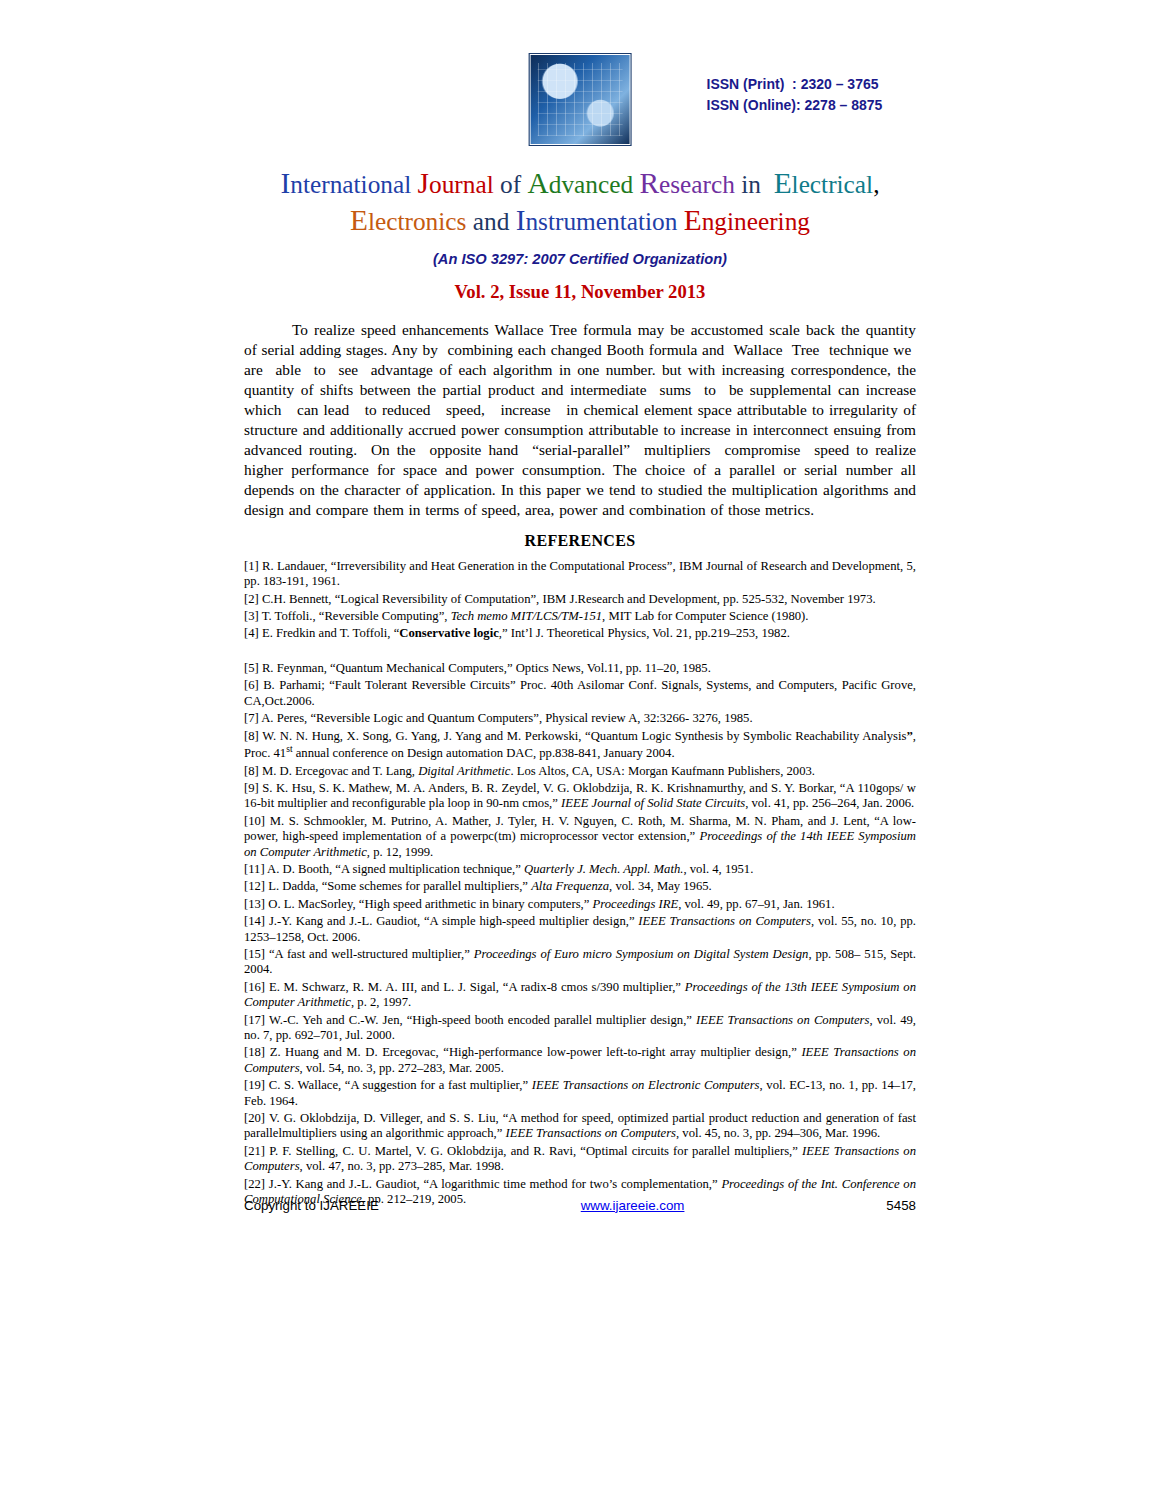ISSN (Print) : 2320 – 3765
ISSN (Online): 2278 – 8875
International Journal of Advanced Research in Electrical,
Electronics and Instrumentation Engineering
(An ISO 3297: 2007 Certified Organization)
Vol. 2, Issue 11, November 2013
To realize speed enhancements Wallace Tree formula may be accustomed scale back the quantity of serial adding stages. Any by combining each changed Booth formula and Wallace Tree technique we are able to see advantage of each algorithm in one number. but with increasing correspondence, the quantity of shifts between the partial product and intermediate sums to be supplemental can increase which can lead to reduced speed, increase in chemical element space attributable to irregularity of structure and additionally accrued power consumption attributable to increase in interconnect ensuing from advanced routing. On the opposite hand “serial-parallel” multipliers compromise speed to realize higher performance for space and power consumption. The choice of a parallel or serial number all depends on the character of application. In this paper we tend to studied the multiplication algorithms and design and compare them in terms of speed, area, power and combination of those metrics.
REFERENCES
[1] R. Landauer, “Irreversibility and Heat Generation in the Computational Process”, IBM Journal of Research and Development, 5, pp. 183-191, 1961.
[2] C.H. Bennett, “Logical Reversibility of Computation”, IBM J.Research and Development, pp. 525-532, November 1973.
[3] T. Toffoli., “Reversible Computing”, Tech memo MIT/LCS/TM-151, MIT Lab for Computer Science (1980).
[4] E. Fredkin and T. Toffoli, “Conservative logic,” Int’l J. Theoretical Physics, Vol. 21, pp.219–253, 1982.
[5] R. Feynman, “Quantum Mechanical Computers,” Optics News, Vol.11, pp. 11–20, 1985.
[6] B. Parhami; “Fault Tolerant Reversible Circuits” Proc. 40th Asilomar Conf. Signals, Systems, and Computers, Pacific Grove, CA,Oct.2006.
[7] A. Peres, “Reversible Logic and Quantum Computers”, Physical review A, 32:3266- 3276, 1985.
[8] W. N. N. Hung, X. Song, G. Yang, J. Yang and M. Perkowski, “Quantum Logic Synthesis by Symbolic Reachability Analysis”, Proc. 41st annual conference on Design automation DAC, pp.838-841, January 2004.
[8] M. D. Ercegovac and T. Lang, Digital Arithmetic. Los Altos, CA, USA: Morgan Kaufmann Publishers, 2003.
[9] S. K. Hsu, S. K. Mathew, M. A. Anders, B. R. Zeydel, V. G. Oklobdzija, R. K. Krishnamurthy, and S. Y. Borkar, “A 110gops/ w 16-bit multiplier and reconfigurable pla loop in 90-nm cmos,” IEEE Journal of Solid State Circuits, vol. 41, pp. 256–264, Jan. 2006.
[10] M. S. Schmookler, M. Putrino, A. Mather, J. Tyler, H. V. Nguyen, C. Roth, M. Sharma, M. N. Pham, and J. Lent, “A low-power, high-speed implementation of a powerpc(tm) microprocessor vector extension,” Proceedings of the 14th IEEE Symposium on Computer Arithmetic, p. 12, 1999.
[11] A. D. Booth, “A signed multiplication technique,” Quarterly J. Mech. Appl. Math., vol. 4, 1951.
[12] L. Dadda, “Some schemes for parallel multipliers,” Alta Frequenza, vol. 34, May 1965.
[13] O. L. MacSorley, “High speed arithmetic in binary computers,” Proceedings IRE, vol. 49, pp. 67–91, Jan. 1961.
[14] J.-Y. Kang and J.-L. Gaudiot, “A simple high-speed multiplier design,” IEEE Transactions on Computers, vol. 55, no. 10, pp. 1253–1258, Oct. 2006.
[15] “A fast and well-structured multiplier,” Proceedings of Euro micro Symposium on Digital System Design, pp. 508– 515, Sept. 2004.
[16] E. M. Schwarz, R. M. A. III, and L. J. Sigal, “A radix-8 cmos s/390 multiplier,” Proceedings of the 13th IEEE Symposium on Computer Arithmetic, p. 2, 1997.
[17] W.-C. Yeh and C.-W. Jen, “High-speed booth encoded parallel multiplier design,” IEEE Transactions on Computers, vol. 49, no. 7, pp. 692–701, Jul. 2000.
[18] Z. Huang and M. D. Ercegovac, “High-performance low-power left-to-right array multiplier design,” IEEE Transactions on Computers, vol. 54, no. 3, pp. 272–283, Mar. 2005.
[19] C. S. Wallace, “A suggestion for a fast multiplier,” IEEE Transactions on Electronic Computers, vol. EC-13, no. 1, pp. 14–17, Feb. 1964.
[20] V. G. Oklobdzija, D. Villeger, and S. S. Liu, “A method for speed, optimized partial product reduction and generation of fast parallelmultipliers using an algorithmic approach,” IEEE Transactions on Computers, vol. 45, no. 3, pp. 294–306, Mar. 1996.
[21] P. F. Stelling, C. U. Martel, V. G. Oklobdzija, and R. Ravi, “Optimal circuits for parallel multipliers,” IEEE Transactions on Computers, vol. 47, no. 3, pp. 273–285, Mar. 1998.
[22] J.-Y. Kang and J.-L. Gaudiot, “A logarithmic time method for two’s complementation,” Proceedings of the Int. Conference on Computational Science, pp. 212–219, 2005.
Copyright to IJAREEIE
www.ijareeie.com
5458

══════════════════════════════

Everything in the records above should be printed exactly, apart from the pictures.

▶ **Exercise result**:
ISSN (Print) : 2320 – 3765
ISSN (Online): 2278 – 8875
International Journal of Advanced Research in Electrical,
Electronics and Instrumentation Engineering
(An ISO 3297: 2007 Certified Organization)
Vol. 2, Issue 11, November 2013
To realize speed enhancements Wallace Tree formula may be accustomed scale back the quantity of serial adding stages. Any by combining each changed Booth formula and Wallace Tree technique we are able to see advantage of each algorithm in one number. but with increasing correspondence, the quantity of shifts between the partial product and intermediate sums to be supplemental can increase which can lead to reduced speed, increase in chemical element space attributable to irregularity of structure and additionally accrued power consumption attributable to increase in interconnect ensuing from advanced routing. On the opposite hand “serial-parallel” multipliers compromise speed to realize higher performance for space and power consumption. The choice of a parallel or serial number all depends on the character of application. In this paper we tend to studied the multiplication algorithms and design and compare them in terms of speed, area, power and combination of those metrics.
REFERENCES
[1] R. Landauer, “Irreversibility and Heat Generation in the Computational Process”, IBM Journal of Research and Development, 5, pp. 183-191, 1961.
[2] C.H. Bennett, “Logical Reversibility of Computation”, IBM J.Research and Development, pp. 525-532, November 1973.
[3] T. Toffoli., “Reversible Computing”, Tech memo MIT/LCS/TM-151, MIT Lab for Computer Science (1980).
[4] E. Fredkin and T. Toffoli, “Conservative logic,” Int’l J. Theoretical Physics, Vol. 21, pp.219–253, 1982.
[5] R. Feynman, “Quantum Mechanical Computers,” Optics News, Vol.11, pp. 11–20, 1985.
[6] B. Parhami; “Fault Tolerant Reversible Circuits” Proc. 40th Asilomar Conf. Signals, Systems, and Computers, Pacific Grove, CA,Oct.2006.
[7] A. Peres, “Reversible Logic and Quantum Computers”, Physical review A, 32:3266- 3276, 1985.
[8] W. N. N. Hung, X. Song, G. Yang, J. Yang and M. Perkowski, “Quantum Logic Synthesis by Symbolic Reachability Analysis”, Proc. 41st annual conference on Design automation DAC, pp.838-841, January 2004.
[8] M. D. Ercegovac and T. Lang, Digital Arithmetic. Los Altos, CA, USA: Morgan Kaufmann Publishers, 2003.
[9] S. K. Hsu, S. K. Mathew, M. A. Anders, B. R. Zeydel, V. G. Oklobdzija, R. K. Krishnamurthy, and S. Y. Borkar, “A 110gops/ w 16-bit multiplier and reconfigurable pla loop in 90-nm cmos,” IEEE Journal of Solid State Circuits, vol. 41, pp. 256–264, Jan. 2006.
[10] M. S. Schmookler, M. Putrino, A. Mather, J. Tyler, H. V. Nguyen, C. Roth, M. Sharma, M. N. Pham, and J. Lent, “A low-power, high-speed implementation of a powerpc(tm) microprocessor vector extension,” Proceedings of the 14th IEEE Symposium on Computer Arithmetic, p. 12, 1999.
[11] A. D. Booth, “A signed multiplication technique,” Quarterly J. Mech. Appl. Math., vol. 4, 1951.
[12] L. Dadda, “Some schemes for parallel multipliers,” Alta Frequenza, vol. 34, May 1965.
[13] O. L. MacSorley, “High speed arithmetic in binary computers,” Proceedings IRE, vol. 49, pp. 67–91, Jan. 1961.
[14] J.-Y. Kang and J.-L. Gaudiot, “A simple high-speed multiplier design,” IEEE Transactions on Computers, vol. 55, no. 10, pp. 1253–1258, Oct. 2006.
[15] “A fast and well-structured multiplier,” Proceedings of Euro micro Symposium on Digital System Design, pp. 508– 515, Sept. 2004.
[16] E. M. Schwarz, R. M. A. III, and L. J. Sigal, “A radix-8 cmos s/390 multiplier,” Proceedings of the 13th IEEE Symposium on Computer Arithmetic, p. 2, 1997.
[17] W.-C. Yeh and C.-W. Jen, “High-speed booth encoded parallel multiplier design,” IEEE Transactions on Computers, vol. 49, no. 7, pp. 692–701, Jul. 2000.
[18] Z. Huang and M. D. Ercegovac, “High-performance low-power left-to-right array multiplier design,” IEEE Transactions on Computers, vol. 54, no. 3, pp. 272–283, Mar. 2005.
[19] C. S. Wallace, “A suggestion for a fast multiplier,” IEEE Transactions on Electronic Computers, vol. EC-13, no. 1, pp. 14–17, Feb. 1964.
[20] V. G. Oklobdzija, D. Villeger, and S. S. Liu, “A method for speed, optimized partial product reduction and generation of fast parallelmultipliers using an algorithmic approach,” IEEE Transactions on Computers, vol. 45, no. 3, pp. 294–306, Mar. 1996.
[21] P. F. Stelling, C. U. Martel, V. G. Oklobdzija, and R. Ravi, “Optimal circuits for parallel multipliers,” IEEE Transactions on Computers, vol. 47, no. 3, pp. 273–285, Mar. 1998.
[22] J.-Y. Kang and J.-L. Gaudiot, “A logarithmic time method for two’s complementation,” Proceedings of the Int. Conference on Computational Science, pp. 212–219, 2005.
Copyright to IJAREEIE
www.ijareeie.com
5458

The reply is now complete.